Gibt genug stillglegte Kavernen oder Bubker der Armee welche Ideal für ein unterirdisches Kernkraftwerk währen. Uns sicher gegen Terroristen ist das auch noch.
Versuchsatomkraftwerk Lucens
Im Verlauf der 1960er Jahre wurde das unterirdische Versuchsatomkraftwerk Lucens (VAKL) erbaut. Mit dem Forschungs-Atomreaktor wurde am 29. Januar 1968 erstmals in der Schweiz Elektrizität mit Hilfe von Atomkraft erzeugt. Nach kurzer Betriebszeit ereignete sich jedoch am 21. Januar 1969 ein folgenschwerer Zwischenfall, als nach der Überhitzung eines Brennstoffelementes radioaktive Gase in die Kaverne entwichen. Das Unglück ist nach der Katastrophe von Tschernobyl/Ukraine und Three Mile Island/USA die drittschwerste Reaktorkatastrophe; jedoch bestand keine Gefahr für Mensch und Umwelt, weil sich der Reaktor in einem Bergstollen befand.

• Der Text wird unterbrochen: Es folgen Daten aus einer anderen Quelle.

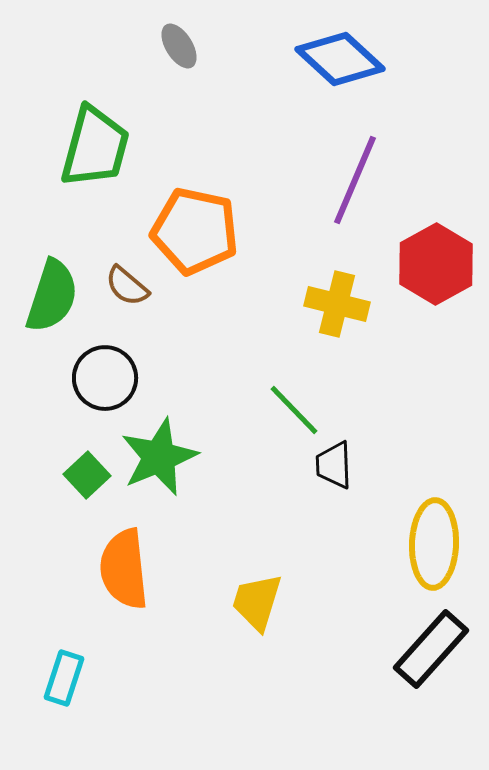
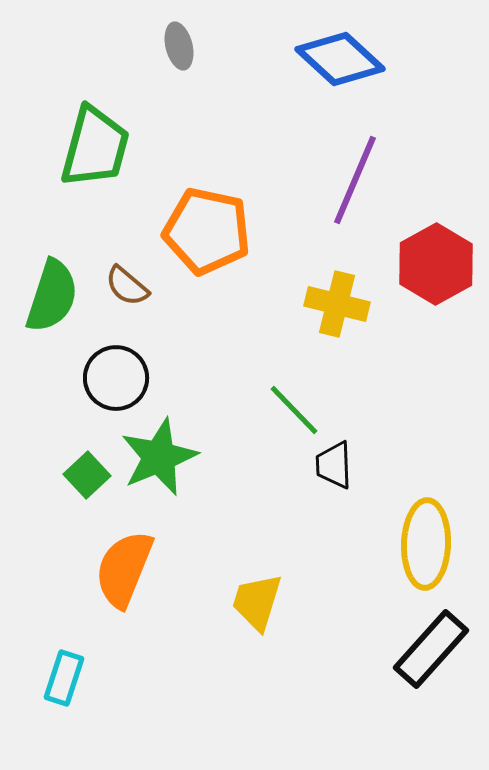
gray ellipse: rotated 18 degrees clockwise
orange pentagon: moved 12 px right
black circle: moved 11 px right
yellow ellipse: moved 8 px left
orange semicircle: rotated 28 degrees clockwise
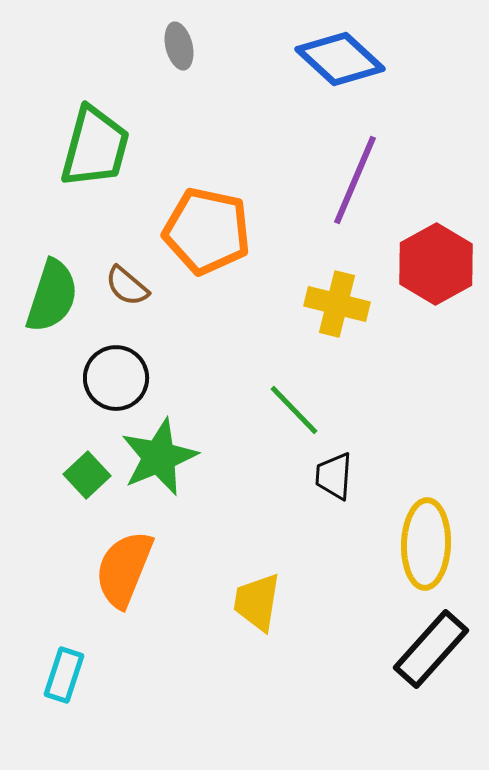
black trapezoid: moved 11 px down; rotated 6 degrees clockwise
yellow trapezoid: rotated 8 degrees counterclockwise
cyan rectangle: moved 3 px up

Der Versuchsreaktor von Lucens ist ein Symbol für den Fortschrittsglauben der schweizerischen Reaktorforschung während der 1960er Jahre. Der Unfall von Lucens muss aus heutiger Sicht als ein erfolgreicher Fehlschlag bezeichnet werden. Durch den Vorfall konnte in reaktor- und sicherheitstechnischer Hinsicht der Umgang mit kritischen Situationen gelernt werden.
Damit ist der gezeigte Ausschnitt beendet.